Esse comportamento pró-social demonstra a complexidade emocional dos chimpanzés e, possivelmente, até a consideração das necessidades dos outros. Dito isso, Deschner disse que compartilhar não nos diz necessariamente nada de interessante sobre a inteligência social dos animais, mas sim sobre a qualidade de suas relações sociais.

“Embora ainda não tenhamos dados detalhados suficientes para analisar os padrões de compartilhamento em detalhes, parece que os chimpanzés de Loango compartilham carnes de tartaruga com muita frequência e sem assédio”, disse Deschner, “indicando que indivíduos de alto escalão não usam sua força para adquirir a carne via agressão e existe a possibilidade de que a carne é trocada por outros serviços, [como] cuidados de higiene, [e] apoio em conflitos com outros membros do grupo.”

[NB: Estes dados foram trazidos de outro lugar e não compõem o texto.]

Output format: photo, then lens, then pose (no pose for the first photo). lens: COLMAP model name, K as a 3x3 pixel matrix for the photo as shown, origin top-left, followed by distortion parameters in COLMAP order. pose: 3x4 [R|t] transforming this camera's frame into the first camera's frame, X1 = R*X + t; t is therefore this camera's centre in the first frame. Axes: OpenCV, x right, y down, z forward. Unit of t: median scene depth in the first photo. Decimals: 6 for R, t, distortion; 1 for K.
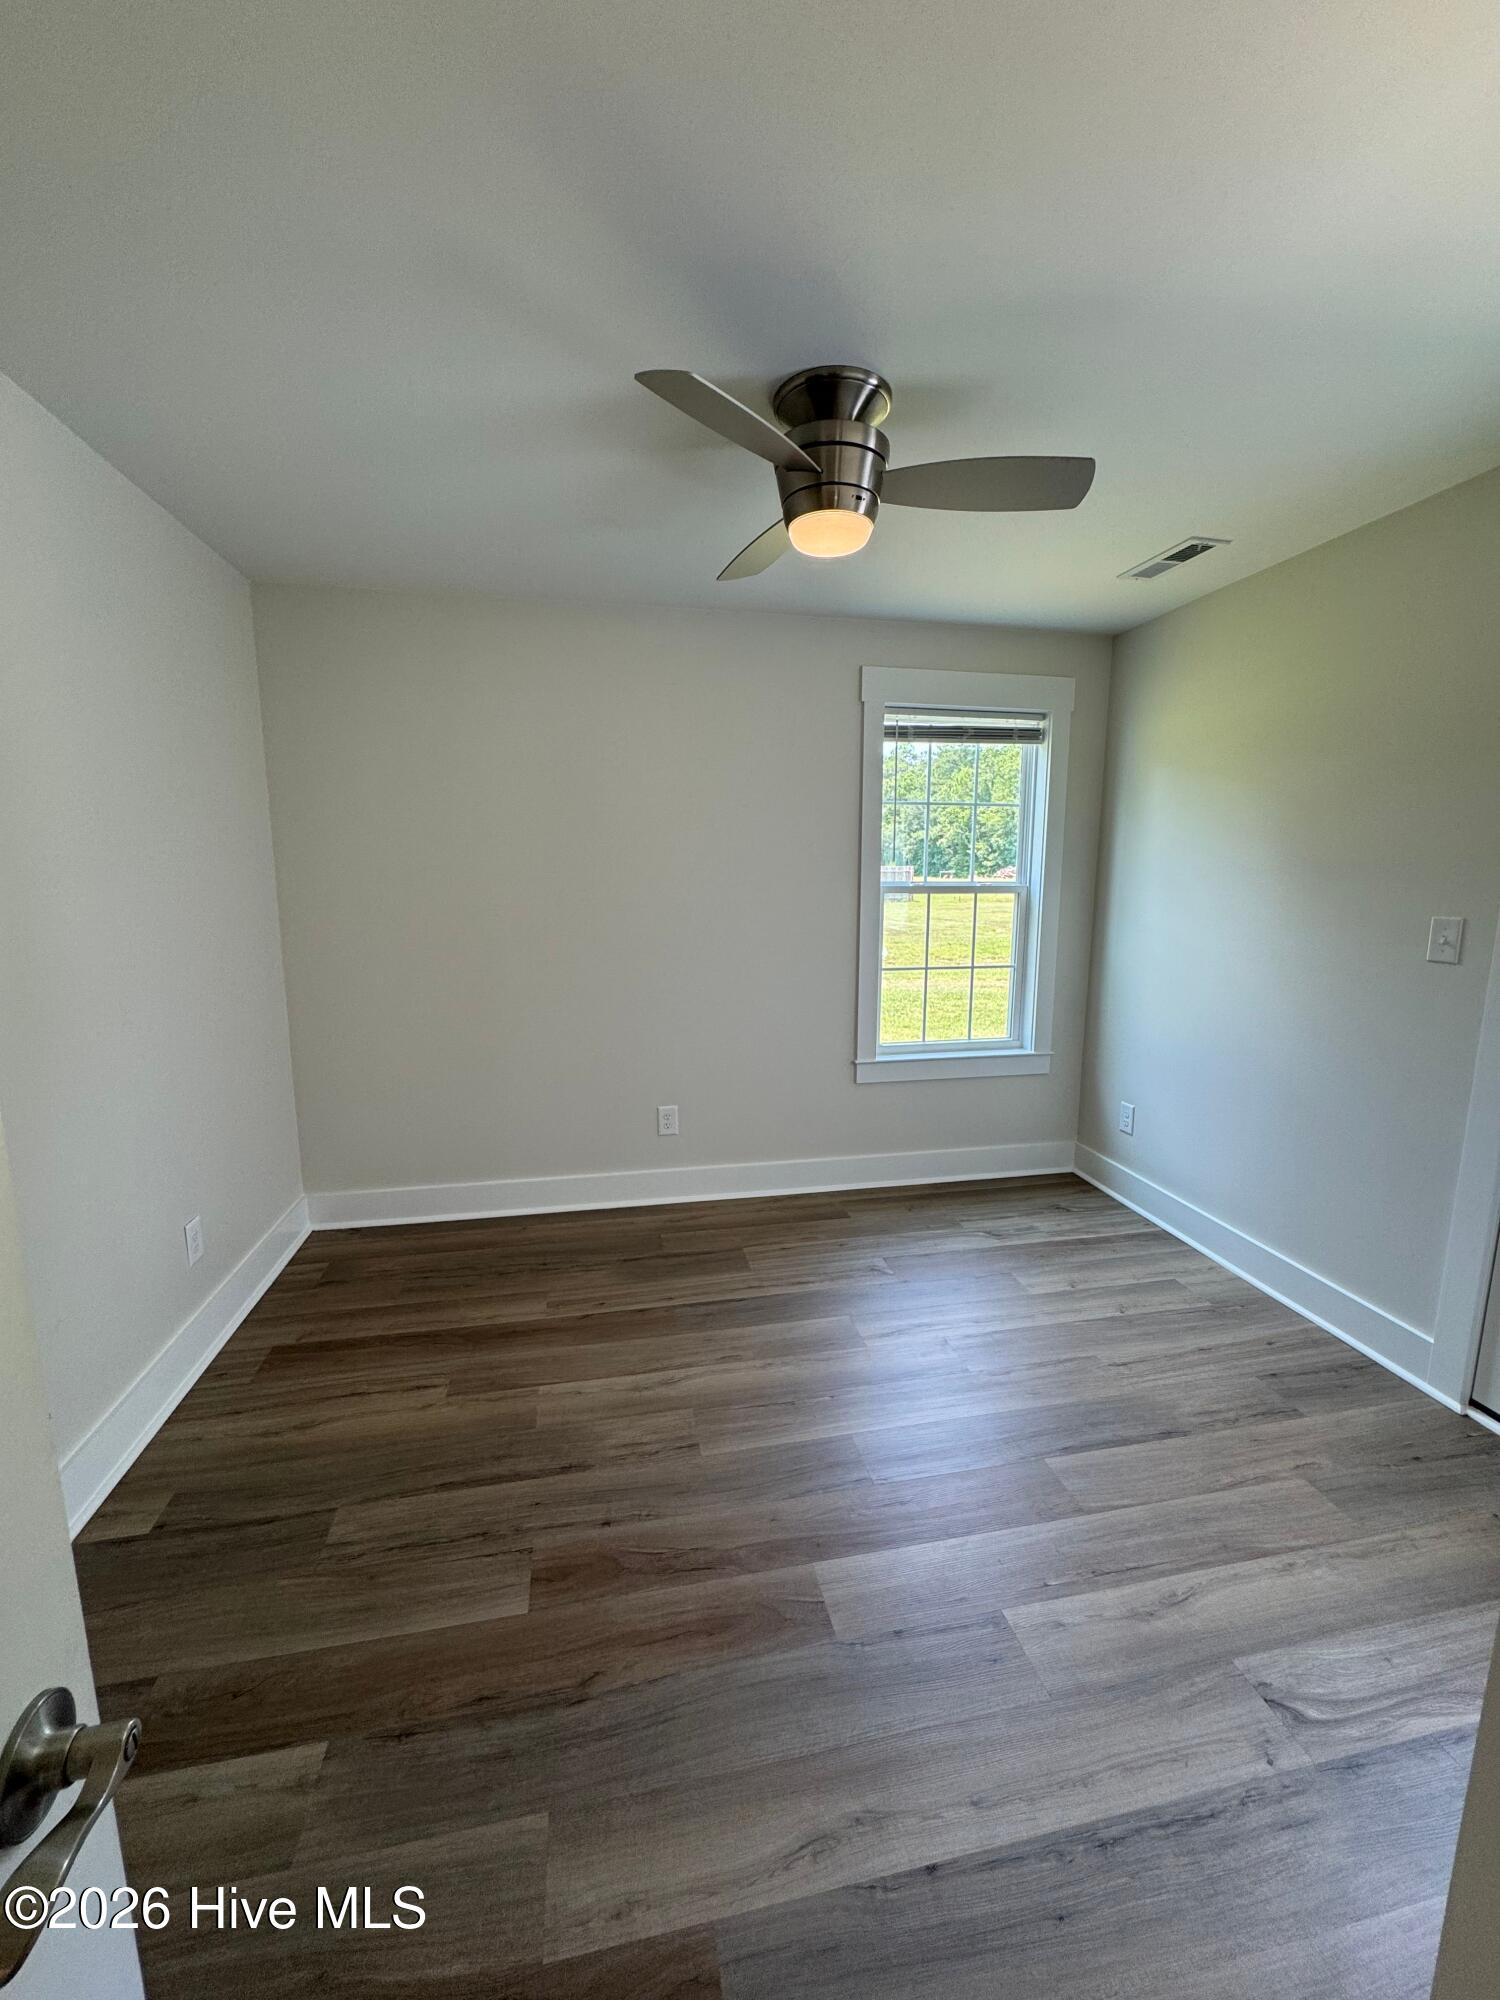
lens RADIAL K [[797.7, 0, 753.3], [0, 797.7, 1006.4], [0, 0, 1]] dist [-0.005575, 0.000642]
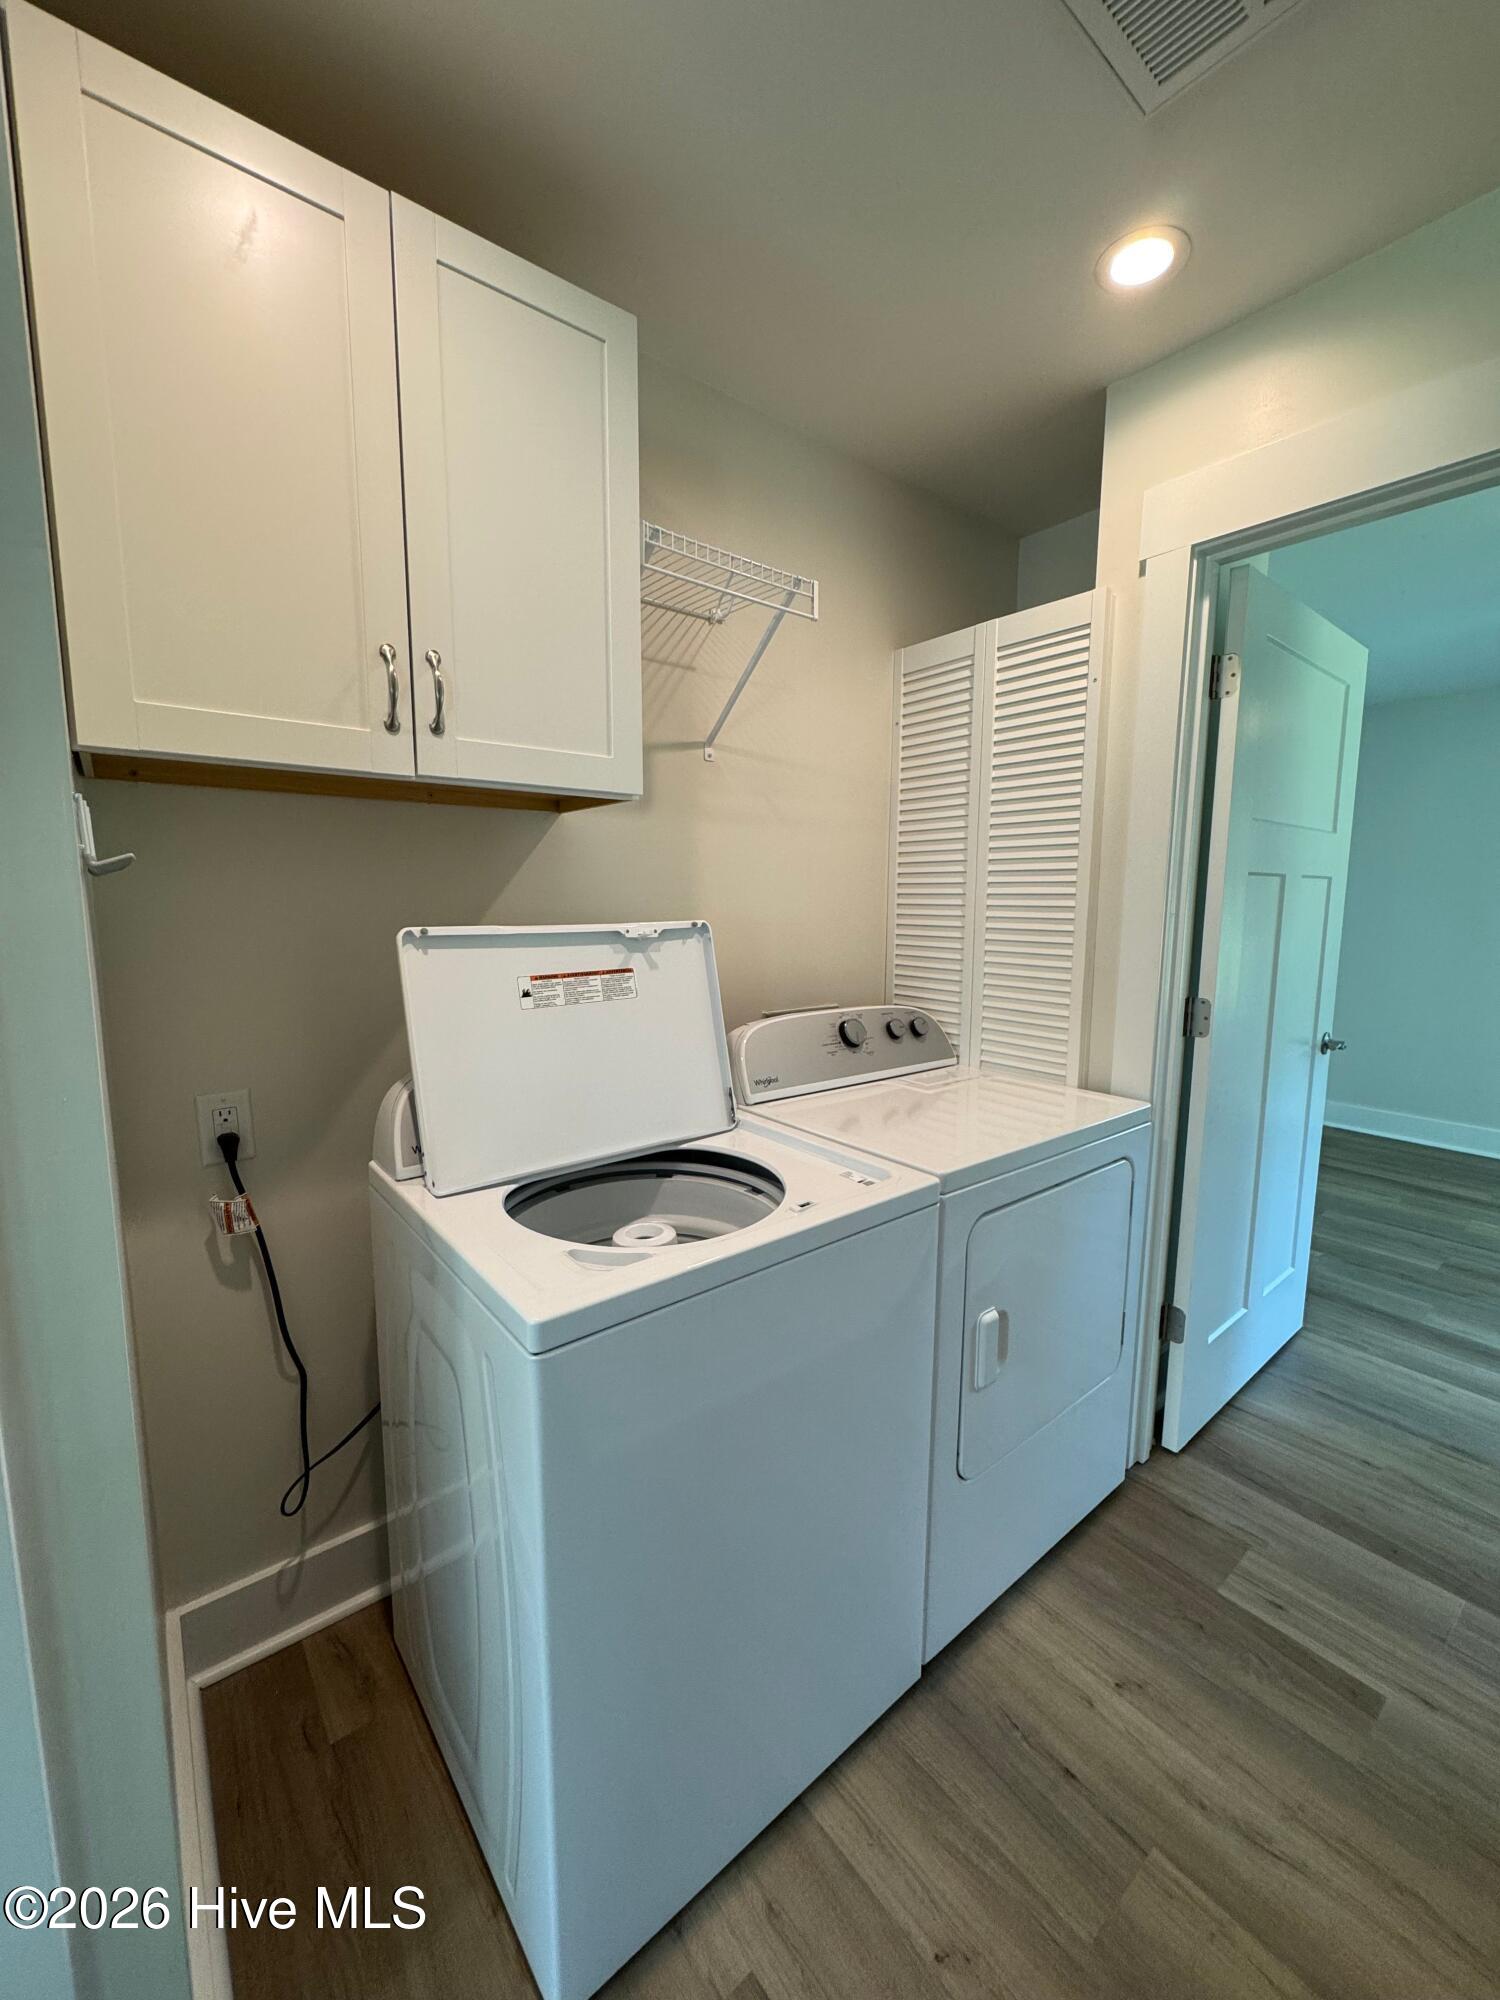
lens RADIAL K [[797.7, 0, 750.5], [0, 797.7, 1000.8], [0, 0, 1]] dist [-0.005575, 0.000642]
pose [[0.458597, 0.107522, -0.882116, 0.446981], [-0.151291, 0.987608, 0.041727, 0.243938], [0.875671, 0.114320, 0.469181, -1.098160]]
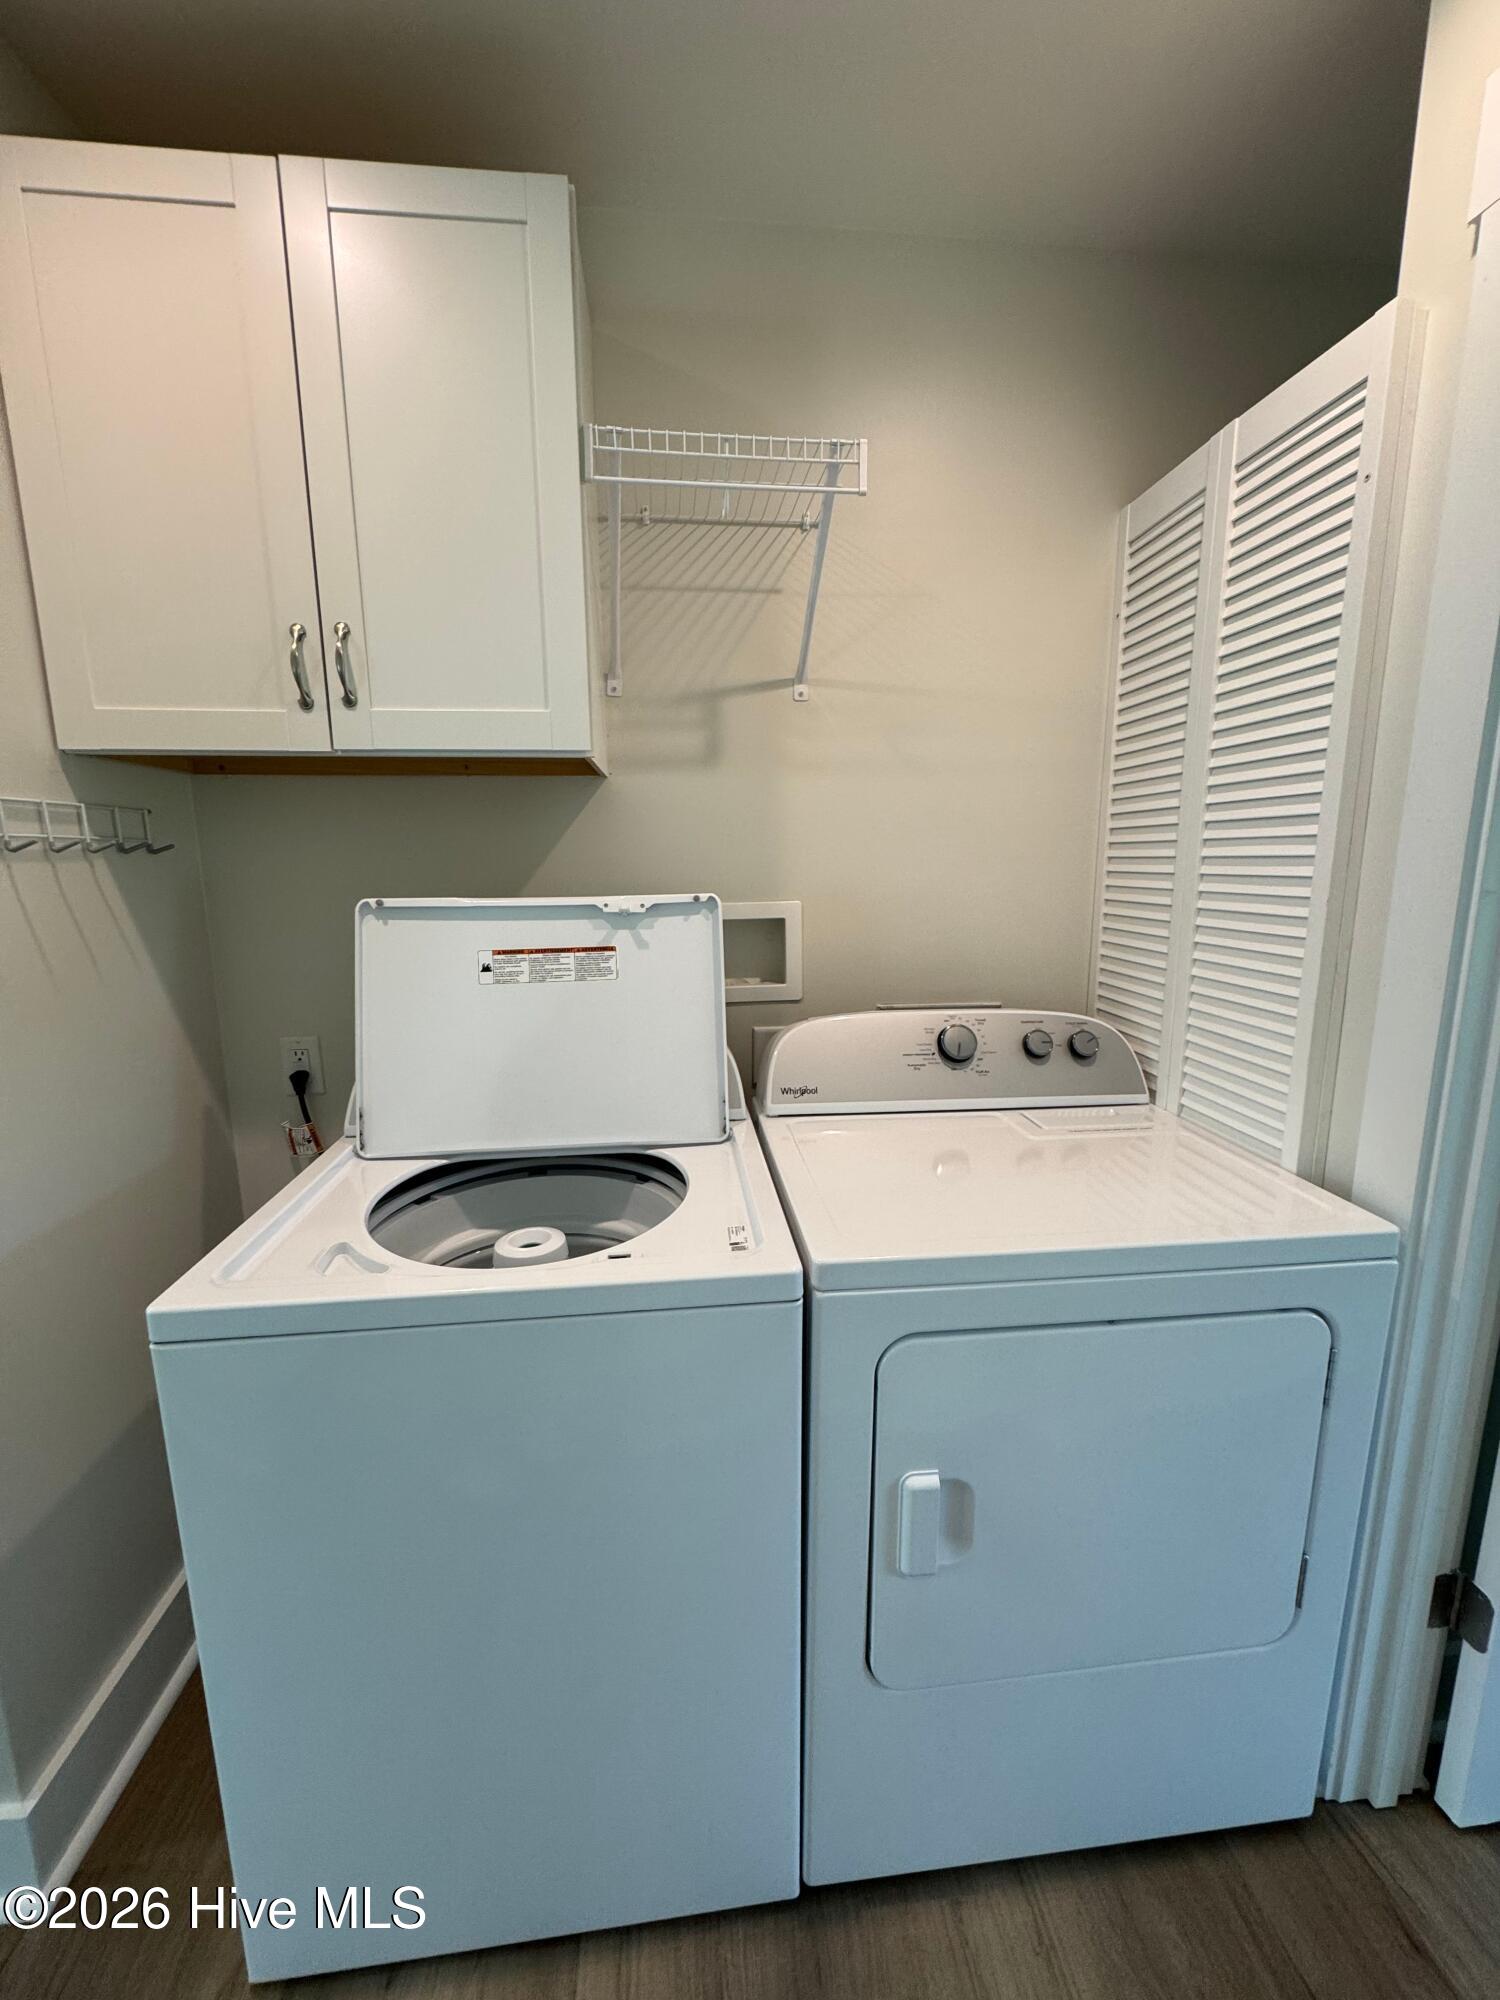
lens RADIAL K [[797.7, 0, 753.5], [0, 797.7, 1001.6], [0, 0, 1]] dist [-0.005575, 0.000642]
pose [[-0.095602, 0.163513, -0.981898, 0.389137], [-0.165033, 0.970161, 0.177627, 0.167507], [0.981644, 0.179027, -0.065764, -0.676957]]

Finalmente, um macho foi observado armazenando sua comida — um comportamento tipicamente atribuído aos primeiros hominídeos. Este macho, depois de comer metade da carne de tartaruga, escondeu o restante em uma árvore. O chimpanzé então foi para uma árvore diferente, onde ele construiu um ninho e foi dormir. No dia seguinte, ele voltou para a árvore para recuperar e consumir as partes restantes da tartaruga.

Esse comportamento certamente parece uma antevisão do futuro, na qual o chimpanzé estabeleceu condições no presente para ajudar seu futuro eu. Como os autores observaram no estudo, esse traço cognitivo pode ter surgido nos primeiros primatas antes da divisão evolutiva entre ancestrais hominídeos e chimpanzés.

Para Deschner, esse achado foi de especial importância porque destacou um comportamento anteriormente desconhecido em uma população de chimpanzés que está localizada bem longe de qualquer outro grupo de chimpanzés bem estudados.

“Nós sempre encontramos novos comportamentos — alguns deles culturais — que nunca foram observados antes”, disse Deschner ao Gizmodo. “Isso significa que, quando perdemos populações de chimpanzés devido à destruição do habitat e à caça furtiva, não só perdemos um número de indivíduos que podem ser substituídos novamente, mas perdemos culturas únicas para sempre, e fechamos uma janela que nos permitiria estudar aspectos da nossa própria evolução.”